Philippe Bouillon ne le cache pas : son objectif est d’imiter clairement nos voisins d’outre-Quiévrain qui ont lancé l’association France eSports en avril 2016 avec la bénédiction d’Axelle Lemaire, la secrétaire d’Etat chargée du numérique sous le quinquennat de François Hollande. Premier pas vers une future fédération française d’e-sport, cette ASBL a pour mission est de ” rassembler les acteurs du sport électronique en France afin de leur offrir une plateforme de collaboration efficace et un canal de communication fédérée, qu’ils soient joueurs, promoteurs ou créateurs-éditeurs de jeux “.

Voilà pourquoi le directeur carolo de la société LouvardGame a constitué, avec deux autres comparses, l’ASBL The Royal Belgian Electronic Sport Association (Moniteur belge du 21 avril 2017) et dont le but est ” la création d’une fédération du sport électronique en Belgique “. Le texte précise : ” L’objectif est d’améliorer l’attractivité du sport électronique en Belgique par le biais des différents acteurs (organisateurs d’événements, joueurs, sponsors, etc.), ainsi que d’encadrer les différents événements qui y sont liés “.

Rassurer les investisseurs et les annonceurs

Instaurer une fédération belge d’e-sport permettrait en effet de structurer une discipline qui attire de plus en plus l’attention des marques et des groupes de médias. ” Cela permettrait de rassurer les investisseurs et les annonceurs, enchaîne Philippe Bouillon.
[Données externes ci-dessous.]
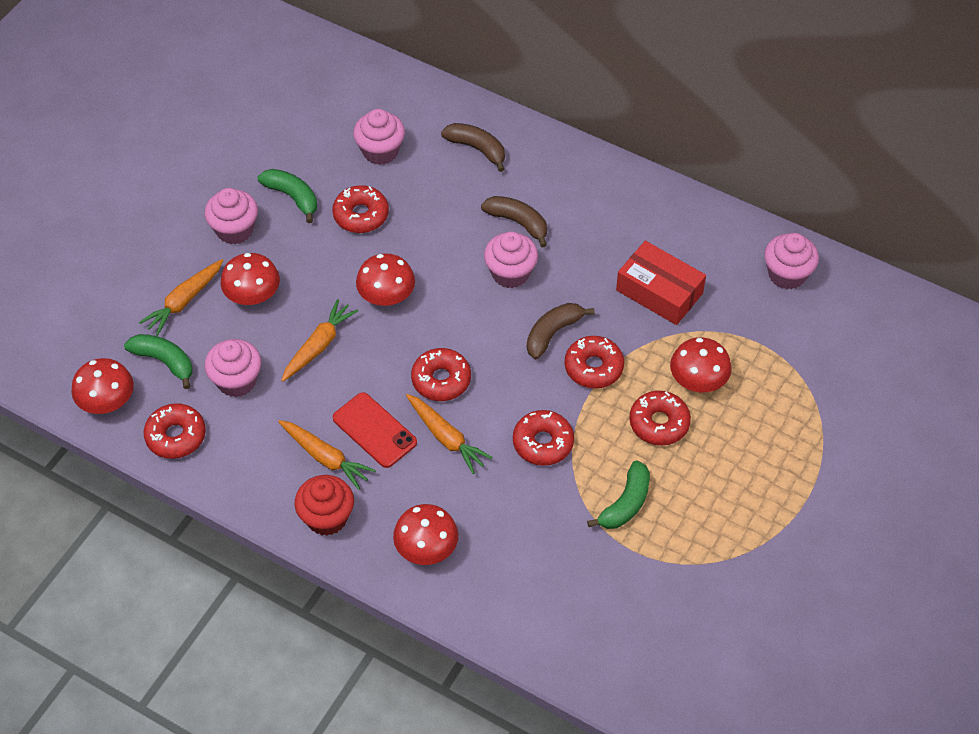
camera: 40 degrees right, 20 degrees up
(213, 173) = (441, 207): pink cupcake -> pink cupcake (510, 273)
Exactement comme l’Union belge de football qui centralise toutes les informations et qui organise des championnats en bonne et due forme, une fédération du sport électronique en Belgique pourrait jouer ce rôle de rassembleur. L’e-sport gagnerait alors en crédibilité chez nous et cela permettrait, par exemple, de mieux négocier des droits de diffusion, télé ou autres, pour les différentes compétitions de jeux et de discuter aussi plus sérieusement avec les sponsors. ”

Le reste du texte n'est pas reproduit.